Task instructions:
An exact transcription of every record is needed, leaving out the pictures.

(Source records)

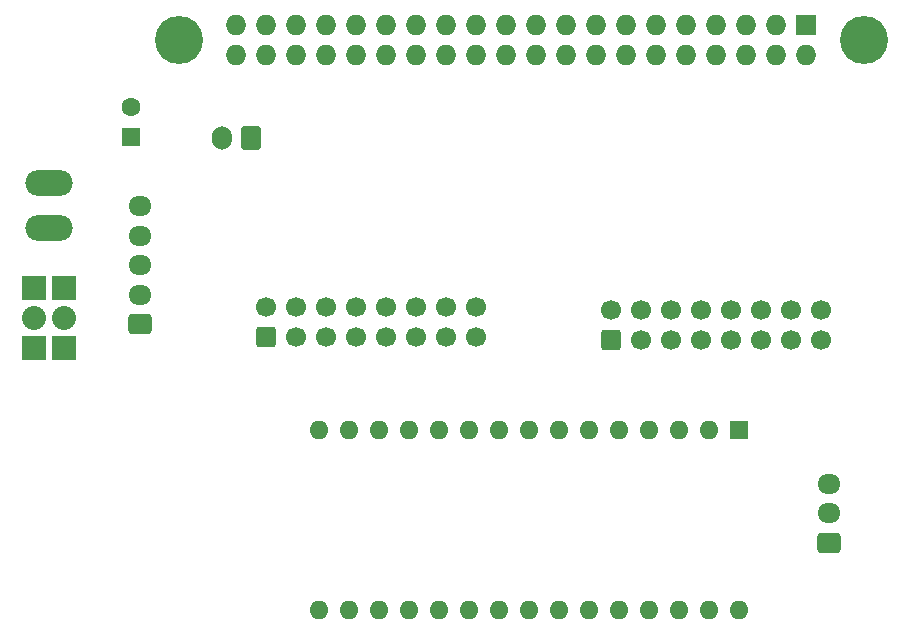
<source format=gbs>
G04 #@! TF.GenerationSoftware,KiCad,Pcbnew,6.0.5*
G04 #@! TF.CreationDate,2022-05-12T16:14:40+02:00*
G04 #@! TF.ProjectId,active3-rpi-hub75-adapter,61637469-7665-4332-9d72-70692d687562,rev?*
G04 #@! TF.SameCoordinates,Original*
G04 #@! TF.FileFunction,Soldermask,Bot*
G04 #@! TF.FilePolarity,Negative*
%FSLAX46Y46*%
G04 Gerber Fmt 4.6, Leading zero omitted, Abs format (unit mm)*
G04 Created by KiCad (PCBNEW 6.0.5) date 2022-05-12 16:14:40*
%MOMM*%
%LPD*%
G01*
G04 APERTURE LIST*
G04 Aperture macros list*
%AMRoundRect*
0 Rectangle with rounded corners*
0 $1 Rounding radius*
0 $2 $3 $4 $5 $6 $7 $8 $9 X,Y pos of 4 corners*
0 Add a 4 corners polygon primitive as box body*
4,1,4,$2,$3,$4,$5,$6,$7,$8,$9,$2,$3,0*
0 Add four circle primitives for the rounded corners*
1,1,$1+$1,$2,$3*
1,1,$1+$1,$4,$5*
1,1,$1+$1,$6,$7*
1,1,$1+$1,$8,$9*
0 Add four rect primitives between the rounded corners*
20,1,$1+$1,$2,$3,$4,$5,0*
20,1,$1+$1,$4,$5,$6,$7,0*
20,1,$1+$1,$6,$7,$8,$9,0*
20,1,$1+$1,$8,$9,$2,$3,0*%
G04 Aperture macros list end*
%ADD10R,1.727200X1.727200*%
%ADD11O,1.727200X1.727200*%
%ADD12RoundRect,0.250000X0.600000X-0.600000X0.600000X0.600000X-0.600000X0.600000X-0.600000X-0.600000X0*%
%ADD13C,1.700000*%
%ADD14C,4.064000*%
%ADD15R,1.600000X1.600000*%
%ADD16C,1.600000*%
%ADD17O,4.000000X2.200000*%
%ADD18R,2.032000X2.032000*%
%ADD19C,2.032000*%
%ADD20O,2.032000X2.032000*%
%ADD21RoundRect,0.250000X0.725000X-0.600000X0.725000X0.600000X-0.725000X0.600000X-0.725000X-0.600000X0*%
%ADD22O,1.950000X1.700000*%
%ADD23RoundRect,0.250000X0.600000X0.750000X-0.600000X0.750000X-0.600000X-0.750000X0.600000X-0.750000X0*%
%ADD24O,1.700000X2.000000*%
%ADD25O,1.600000X1.600000*%
G04 APERTURE END LIST*
D10*
X156210000Y-40640000D03*
D11*
X156210000Y-43180000D03*
X153670000Y-40640000D03*
X153670000Y-43180000D03*
X151130000Y-40640000D03*
X151130000Y-43180000D03*
X148590000Y-40640000D03*
X148590000Y-43180000D03*
X146050000Y-40640000D03*
X146050000Y-43180000D03*
X143510000Y-40640000D03*
X143510000Y-43180000D03*
X140970000Y-40640000D03*
X140970000Y-43180000D03*
X138430000Y-40640000D03*
X138430000Y-43180000D03*
X135890000Y-40640000D03*
X135890000Y-43180000D03*
X133350000Y-40640000D03*
X133350000Y-43180000D03*
X130810000Y-40640000D03*
X130810000Y-43180000D03*
X128270000Y-40640000D03*
X128270000Y-43180000D03*
X125730000Y-40640000D03*
X125730000Y-43180000D03*
X123190000Y-40640000D03*
X123190000Y-43180000D03*
X120650000Y-40640000D03*
X120650000Y-43180000D03*
X118110000Y-40640000D03*
X118110000Y-43180000D03*
X115570000Y-40640000D03*
X115570000Y-43180000D03*
X113030000Y-40640000D03*
X113030000Y-43180000D03*
X110490000Y-40640000D03*
X110490000Y-43180000D03*
X107950000Y-40640000D03*
X107950000Y-43180000D03*
D12*
X110490000Y-67056000D03*
D13*
X110490000Y-64516000D03*
X113030000Y-67056000D03*
X113030000Y-64516000D03*
X115570000Y-67056000D03*
X115570000Y-64516000D03*
X118110000Y-67056000D03*
X118110000Y-64516000D03*
X120650000Y-67056000D03*
X120650000Y-64516000D03*
X123190000Y-67056000D03*
X123190000Y-64516000D03*
X125730000Y-67056000D03*
X125730000Y-64516000D03*
X128270000Y-67056000D03*
X128270000Y-64516000D03*
D12*
X139700000Y-67310000D03*
D13*
X139700000Y-64770000D03*
X142240000Y-67310000D03*
X142240000Y-64770000D03*
X144780000Y-67310000D03*
X144780000Y-64770000D03*
X147320000Y-67310000D03*
X147320000Y-64770000D03*
X149860000Y-67310000D03*
X149860000Y-64770000D03*
X152400000Y-67310000D03*
X152400000Y-64770000D03*
X154940000Y-67310000D03*
X154940000Y-64770000D03*
X157480000Y-67310000D03*
X157480000Y-64770000D03*
D14*
X103080000Y-41910000D03*
X161080000Y-41910000D03*
D15*
X99060000Y-50077400D03*
D16*
X99060000Y-47577400D03*
D17*
X92080000Y-53975000D03*
X92080000Y-57785000D03*
D18*
X90805000Y-62865000D03*
X93345000Y-62865000D03*
D19*
X90805000Y-65405000D03*
D20*
X93345000Y-65405000D03*
D18*
X90805000Y-67945000D03*
X93345000Y-67945000D03*
D21*
X158115000Y-84455000D03*
D22*
X158115000Y-81955000D03*
X158115000Y-79455000D03*
D23*
X109220000Y-50165000D03*
D24*
X106720000Y-50165000D03*
D15*
X150495000Y-74940000D03*
D25*
X147955000Y-74940000D03*
X145415000Y-74940000D03*
X142875000Y-74940000D03*
X140335000Y-74940000D03*
X137795000Y-74940000D03*
X135255000Y-74940000D03*
X132715000Y-74940000D03*
X130175000Y-74940000D03*
X127635000Y-74940000D03*
X125095000Y-74940000D03*
X122555000Y-74940000D03*
X120015000Y-74940000D03*
X117475000Y-74940000D03*
X114935000Y-74940000D03*
X114935000Y-90180000D03*
X117475000Y-90180000D03*
X120015000Y-90180000D03*
X122555000Y-90180000D03*
X125095000Y-90180000D03*
X127635000Y-90180000D03*
X130175000Y-90180000D03*
X132715000Y-90180000D03*
X135255000Y-90180000D03*
X137795000Y-90180000D03*
X140335000Y-90180000D03*
X142875000Y-90180000D03*
X145415000Y-90180000D03*
X147955000Y-90180000D03*
X150495000Y-90180000D03*
D21*
X99805000Y-65960000D03*
D22*
X99805000Y-63460000D03*
X99805000Y-60960000D03*
X99805000Y-58460000D03*
X99805000Y-55960000D03*
M02*

</source>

Task result:
<source format=gbs>
G04 #@! TF.GenerationSoftware,KiCad,Pcbnew,6.0.5*
G04 #@! TF.CreationDate,2022-05-12T16:14:40+02:00*
G04 #@! TF.ProjectId,active3-rpi-hub75-adapter,61637469-7665-4332-9d72-70692d687562,rev?*
G04 #@! TF.SameCoordinates,Original*
G04 #@! TF.FileFunction,Soldermask,Bot*
G04 #@! TF.FilePolarity,Negative*
%FSLAX46Y46*%
G04 Gerber Fmt 4.6, Leading zero omitted, Abs format (unit mm)*
G04 Created by KiCad (PCBNEW 6.0.5) date 2022-05-12 16:14:40*
%MOMM*%
%LPD*%
G01*
G04 APERTURE LIST*
G04 Aperture macros list*
%AMRoundRect*
0 Rectangle with rounded corners*
0 $1 Rounding radius*
0 $2 $3 $4 $5 $6 $7 $8 $9 X,Y pos of 4 corners*
0 Add a 4 corners polygon primitive as box body*
4,1,4,$2,$3,$4,$5,$6,$7,$8,$9,$2,$3,0*
0 Add four circle primitives for the rounded corners*
1,1,$1+$1,$2,$3*
1,1,$1+$1,$4,$5*
1,1,$1+$1,$6,$7*
1,1,$1+$1,$8,$9*
0 Add four rect primitives between the rounded corners*
20,1,$1+$1,$2,$3,$4,$5,0*
20,1,$1+$1,$4,$5,$6,$7,0*
20,1,$1+$1,$6,$7,$8,$9,0*
20,1,$1+$1,$8,$9,$2,$3,0*%
G04 Aperture macros list end*
%ADD10R,1.727200X1.727200*%
%ADD11O,1.727200X1.727200*%
%ADD12RoundRect,0.250000X0.600000X-0.600000X0.600000X0.600000X-0.600000X0.600000X-0.600000X-0.600000X0*%
%ADD13C,1.700000*%
%ADD14C,4.064000*%
%ADD15R,1.600000X1.600000*%
%ADD16C,1.600000*%
%ADD17O,4.000000X2.200000*%
%ADD18R,2.032000X2.032000*%
%ADD19C,2.032000*%
%ADD20O,2.032000X2.032000*%
%ADD21RoundRect,0.250000X0.725000X-0.600000X0.725000X0.600000X-0.725000X0.600000X-0.725000X-0.600000X0*%
%ADD22O,1.950000X1.700000*%
%ADD23RoundRect,0.250000X0.600000X0.750000X-0.600000X0.750000X-0.600000X-0.750000X0.600000X-0.750000X0*%
%ADD24O,1.700000X2.000000*%
%ADD25O,1.600000X1.600000*%
G04 APERTURE END LIST*
D10*
X156210000Y-40640000D03*
D11*
X156210000Y-43180000D03*
X153670000Y-40640000D03*
X153670000Y-43180000D03*
X151130000Y-40640000D03*
X151130000Y-43180000D03*
X148590000Y-40640000D03*
X148590000Y-43180000D03*
X146050000Y-40640000D03*
X146050000Y-43180000D03*
X143510000Y-40640000D03*
X143510000Y-43180000D03*
X140970000Y-40640000D03*
X140970000Y-43180000D03*
X138430000Y-40640000D03*
X138430000Y-43180000D03*
X135890000Y-40640000D03*
X135890000Y-43180000D03*
X133350000Y-40640000D03*
X133350000Y-43180000D03*
X130810000Y-40640000D03*
X130810000Y-43180000D03*
X128270000Y-40640000D03*
X128270000Y-43180000D03*
X125730000Y-40640000D03*
X125730000Y-43180000D03*
X123190000Y-40640000D03*
X123190000Y-43180000D03*
X120650000Y-40640000D03*
X120650000Y-43180000D03*
X118110000Y-40640000D03*
X118110000Y-43180000D03*
X115570000Y-40640000D03*
X115570000Y-43180000D03*
X113030000Y-40640000D03*
X113030000Y-43180000D03*
X110490000Y-40640000D03*
X110490000Y-43180000D03*
X107950000Y-40640000D03*
X107950000Y-43180000D03*
D12*
X110490000Y-67056000D03*
D13*
X110490000Y-64516000D03*
X113030000Y-67056000D03*
X113030000Y-64516000D03*
X115570000Y-67056000D03*
X115570000Y-64516000D03*
X118110000Y-67056000D03*
X118110000Y-64516000D03*
X120650000Y-67056000D03*
X120650000Y-64516000D03*
X123190000Y-67056000D03*
X123190000Y-64516000D03*
X125730000Y-67056000D03*
X125730000Y-64516000D03*
X128270000Y-67056000D03*
X128270000Y-64516000D03*
D12*
X139700000Y-67310000D03*
D13*
X139700000Y-64770000D03*
X142240000Y-67310000D03*
X142240000Y-64770000D03*
X144780000Y-67310000D03*
X144780000Y-64770000D03*
X147320000Y-67310000D03*
X147320000Y-64770000D03*
X149860000Y-67310000D03*
X149860000Y-64770000D03*
X152400000Y-67310000D03*
X152400000Y-64770000D03*
X154940000Y-67310000D03*
X154940000Y-64770000D03*
X157480000Y-67310000D03*
X157480000Y-64770000D03*
D14*
X103080000Y-41910000D03*
X161080000Y-41910000D03*
D15*
X99060000Y-50077400D03*
D16*
X99060000Y-47577400D03*
D17*
X92080000Y-53975000D03*
X92080000Y-57785000D03*
D18*
X90805000Y-62865000D03*
X93345000Y-62865000D03*
D19*
X90805000Y-65405000D03*
D20*
X93345000Y-65405000D03*
D18*
X90805000Y-67945000D03*
X93345000Y-67945000D03*
D21*
X158115000Y-84455000D03*
D22*
X158115000Y-81955000D03*
X158115000Y-79455000D03*
D23*
X109220000Y-50165000D03*
D24*
X106720000Y-50165000D03*
D15*
X150495000Y-74940000D03*
D25*
X147955000Y-74940000D03*
X145415000Y-74940000D03*
X142875000Y-74940000D03*
X140335000Y-74940000D03*
X137795000Y-74940000D03*
X135255000Y-74940000D03*
X132715000Y-74940000D03*
X130175000Y-74940000D03*
X127635000Y-74940000D03*
X125095000Y-74940000D03*
X122555000Y-74940000D03*
X120015000Y-74940000D03*
X117475000Y-74940000D03*
X114935000Y-74940000D03*
X114935000Y-90180000D03*
X117475000Y-90180000D03*
X120015000Y-90180000D03*
X122555000Y-90180000D03*
X125095000Y-90180000D03*
X127635000Y-90180000D03*
X130175000Y-90180000D03*
X132715000Y-90180000D03*
X135255000Y-90180000D03*
X137795000Y-90180000D03*
X140335000Y-90180000D03*
X142875000Y-90180000D03*
X145415000Y-90180000D03*
X147955000Y-90180000D03*
X150495000Y-90180000D03*
D21*
X99805000Y-65960000D03*
D22*
X99805000Y-63460000D03*
X99805000Y-60960000D03*
X99805000Y-58460000D03*
X99805000Y-55960000D03*
M02*

</source>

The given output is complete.